4. Performance Testing
In order to enlarge the difference of the test results, this time we open 200 threads, each thread mix 10,000 times the queue and the queue operation, the above process repeats 100 times the average time of execution (in milliseconds), the complete test code see github:beautiful-concurrent. The test results are as shown
From the test results, we know that the non-lock queue lockfreesinglelinkedqueue based on unidirectional linked list has achieved good results in second place. Although there is still a big gap with Concurrentlinkedqueue, which is also built with CAs, it is much better than linkedblockingqueue, which is thread-safe based on locks.

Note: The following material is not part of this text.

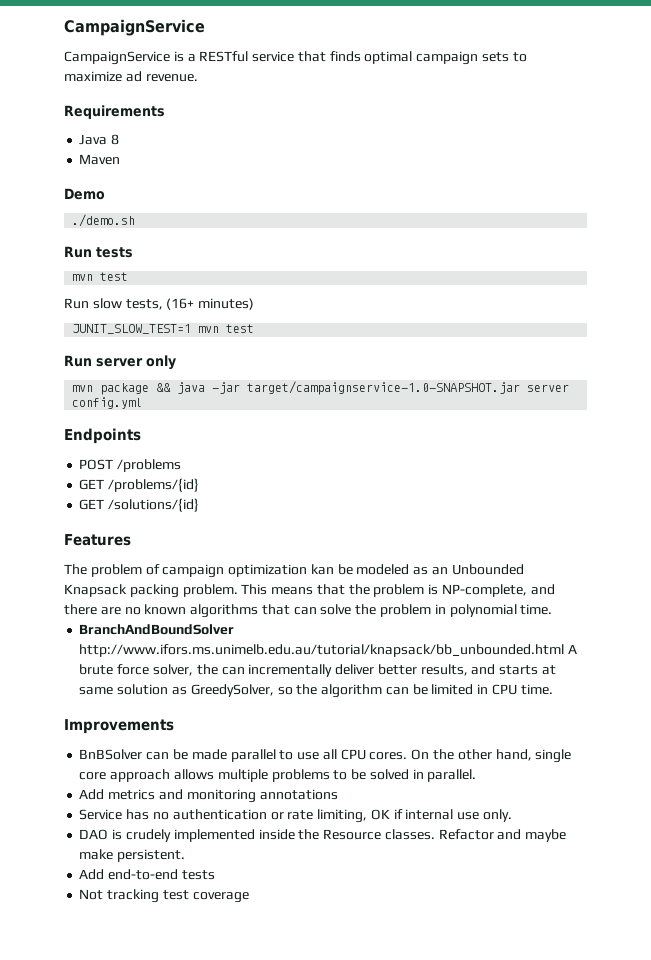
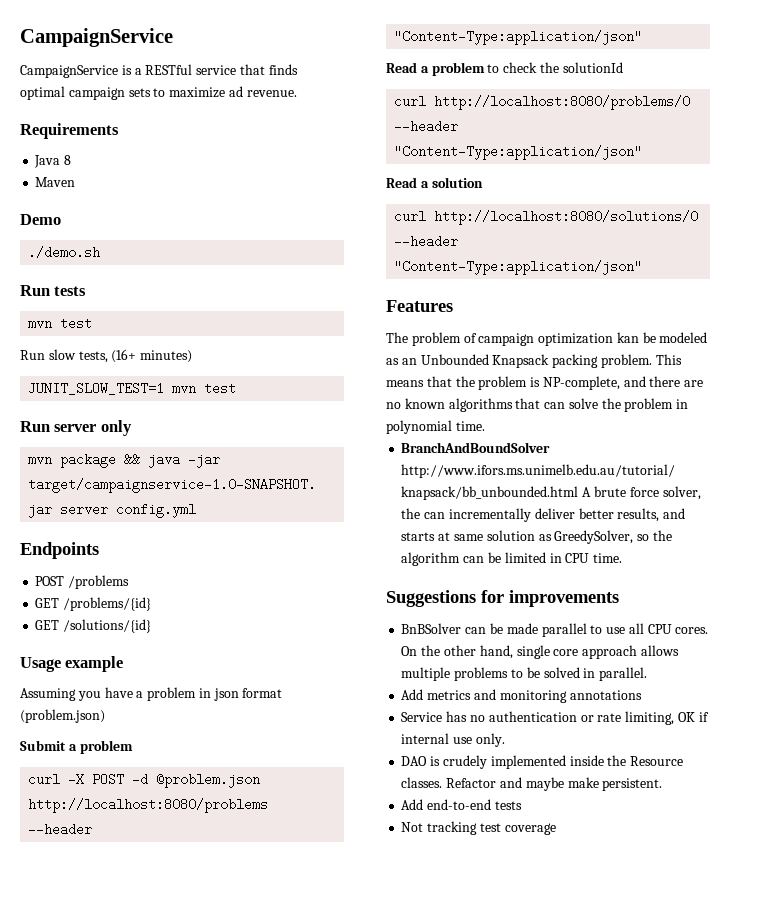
(200, 505) none -> [20,656,124,672] [20,687,283,701] [20,709,105,723] [20,740,133,754] [28,773,261,788] [28,798,269,813] [28,823,93,836] [394,30,643,45] [386,62,623,76] [394,95,691,110] [394,120,459,133] [394,145,643,160] [386,177,483,188] [394,210,699,225] [394,235,459,248] [394,260,643,275] // Usage example // Assuming you have a problem in json format (problem.json) // Submit a problem // curl -X POST -d @problem.json http://localhost:8080/problems --header "Content-Type:application/json" // Read a problem to check the solutionId // curl http://localhost:8080/problems/0 --header "Content-Type:application/json" // Read a solution // curl http://localhost:8080/solutions/0 --header "Content-Type:application/json"
[64,719,174,734] Improvements -> [386,590,619,607] Suggestions for improvements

Of course, it is also better than the non-lock queue based on the bidirectional linked list.
5. Summary
The CAS algorithm reduces the scope of synchronization between multiple threads to a single variable, maximizing the degree of parallelism of program execution, and to some extent, the scalability of this parallelization is the greatest advantage of CAS algorithm. However, it is also to be seen that when modifying a data structure involves multiple variables, the CAS algorithm cannot synchronize multiple variables at the same time, which may cause the thread to modify the data structure in some intermediate state, which may cause other threads to fail to continue execution. At this time, the collaboration between threads can be implemented based on the CAS algorithm. When a thread discovers that the data structure is in an intermediate state (meaning that other threads are modifying it, but may lose CPU execution without modifying it), the intermediate state can be repaired (performing its unfinished operations for other threads), which consumes the CPU compared to a white spin. This interaction clearly improves performance, and the implementation of the previous queue method is a typical example of this CAS-based collaboration, which also relies on the characteristics of the CAS operation itself: it meets expectations to succeed and execution fails without side effects. Understanding this, we can better use the CAS algorithm to build an efficient lock-free data structure.